Activin A stimulates vascular endothelial growth factor gene transcription in human hepatocellular carcinoma cells

Background & Aims: Up-regulation of vascular endothelial growth factor is known to play a critical role in hepatocellular tumor biology. In an attempt to identify factors responsible for vascular endothelial growth factor induction in human hepatocellular carcinoma, we evaluated the effects of activin A, a member of the transforming growth factor-beta cytokine superfamily, on vascular endothelial growth factor gene expression. Methods: Expression of vascular endothelial growth factor, activin A, and its receptors was analyzed by immunohistochemistry, polymerase chain reaction, and enzyme-linked immunosorbent assay. Functional vascular endothelial growth factor promoter analysis and gel shift assays were performed to define minimal promoter requirements and potential transcription factors. Nuclear expression and biochemical modifications of Sp1, as well as subcellular distribution, expression, and physical interaction of Smad proteins with Sp1, were assessed with immunoprecipitation and Western blot analysis. Results: Hepatocellular carcinoma tumors and cell lines expressed activin A and its receptors. Activin A stimulated vascular endothelial growth factor gene transcription through Sp1-dependent induction of vascular endothelial growth factor promoter activity. Furthermore, activin A stimulated the DNA-binding and transactivation potential of Sp1. Immunoprecipitation showed activin A-dependent nuclear translocation of Smad2 and induction of Sp1 Smad2 interaction.
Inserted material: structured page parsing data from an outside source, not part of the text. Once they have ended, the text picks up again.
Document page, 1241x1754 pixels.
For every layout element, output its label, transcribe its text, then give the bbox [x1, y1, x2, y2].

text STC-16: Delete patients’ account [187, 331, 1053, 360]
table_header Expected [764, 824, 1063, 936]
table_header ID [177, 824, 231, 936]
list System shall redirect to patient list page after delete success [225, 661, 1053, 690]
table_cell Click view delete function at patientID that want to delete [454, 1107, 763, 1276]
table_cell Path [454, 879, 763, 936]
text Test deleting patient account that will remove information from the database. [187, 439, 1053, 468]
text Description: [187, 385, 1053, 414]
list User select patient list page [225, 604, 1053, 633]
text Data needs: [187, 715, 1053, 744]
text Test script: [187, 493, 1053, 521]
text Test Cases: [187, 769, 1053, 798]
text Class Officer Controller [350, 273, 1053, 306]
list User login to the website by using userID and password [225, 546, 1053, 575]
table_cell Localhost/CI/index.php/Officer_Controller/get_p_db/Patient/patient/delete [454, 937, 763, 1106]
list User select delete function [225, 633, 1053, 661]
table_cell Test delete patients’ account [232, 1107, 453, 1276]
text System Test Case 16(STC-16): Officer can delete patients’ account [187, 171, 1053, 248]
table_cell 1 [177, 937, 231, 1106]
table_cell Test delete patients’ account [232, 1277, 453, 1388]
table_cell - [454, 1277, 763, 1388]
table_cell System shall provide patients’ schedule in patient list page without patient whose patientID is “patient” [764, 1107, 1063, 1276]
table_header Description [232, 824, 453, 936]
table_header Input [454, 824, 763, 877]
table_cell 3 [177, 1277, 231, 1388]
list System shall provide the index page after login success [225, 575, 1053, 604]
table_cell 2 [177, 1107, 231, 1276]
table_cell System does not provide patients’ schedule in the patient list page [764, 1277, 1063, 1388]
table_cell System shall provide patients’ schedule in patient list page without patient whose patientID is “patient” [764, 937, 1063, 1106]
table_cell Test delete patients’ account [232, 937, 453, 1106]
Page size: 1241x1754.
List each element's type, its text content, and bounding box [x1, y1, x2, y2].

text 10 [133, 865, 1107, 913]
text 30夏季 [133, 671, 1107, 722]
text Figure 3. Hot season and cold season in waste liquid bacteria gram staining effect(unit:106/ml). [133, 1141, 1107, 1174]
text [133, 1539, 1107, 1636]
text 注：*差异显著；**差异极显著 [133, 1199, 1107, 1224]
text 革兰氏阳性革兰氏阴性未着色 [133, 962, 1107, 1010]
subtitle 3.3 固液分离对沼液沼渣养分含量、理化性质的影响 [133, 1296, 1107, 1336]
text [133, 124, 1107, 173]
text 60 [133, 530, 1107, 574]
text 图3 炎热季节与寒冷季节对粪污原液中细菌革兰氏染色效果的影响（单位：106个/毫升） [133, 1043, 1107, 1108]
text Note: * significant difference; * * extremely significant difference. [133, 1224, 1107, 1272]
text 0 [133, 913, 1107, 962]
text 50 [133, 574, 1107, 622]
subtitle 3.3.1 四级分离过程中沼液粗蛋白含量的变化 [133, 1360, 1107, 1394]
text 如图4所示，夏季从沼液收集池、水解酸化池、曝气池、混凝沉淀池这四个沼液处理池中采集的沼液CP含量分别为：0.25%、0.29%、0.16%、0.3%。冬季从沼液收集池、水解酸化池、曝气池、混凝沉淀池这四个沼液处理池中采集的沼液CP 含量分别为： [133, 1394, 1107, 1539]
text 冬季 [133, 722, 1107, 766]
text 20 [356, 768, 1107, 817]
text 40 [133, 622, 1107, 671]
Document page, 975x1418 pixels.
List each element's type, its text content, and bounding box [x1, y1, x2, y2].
The functional relevance of Sp1 Smad2 interaction was confirmed by transient transfection experiments, which showed that overexpression of Smad2 increased vascular endothelial growth factor promoter activity and endogenous vascular endothelial growth factor protein expression, whereas dominant negative Smad2 blocked activin A responsiveness. Conclusions: This study identifies activin A as a novel stimulus of vascular endothelial growth factor gene expression in hepatocellular carcinoma and delineates physical and functional cooperation of Sp1 and Smad2 as the underlying mechanism.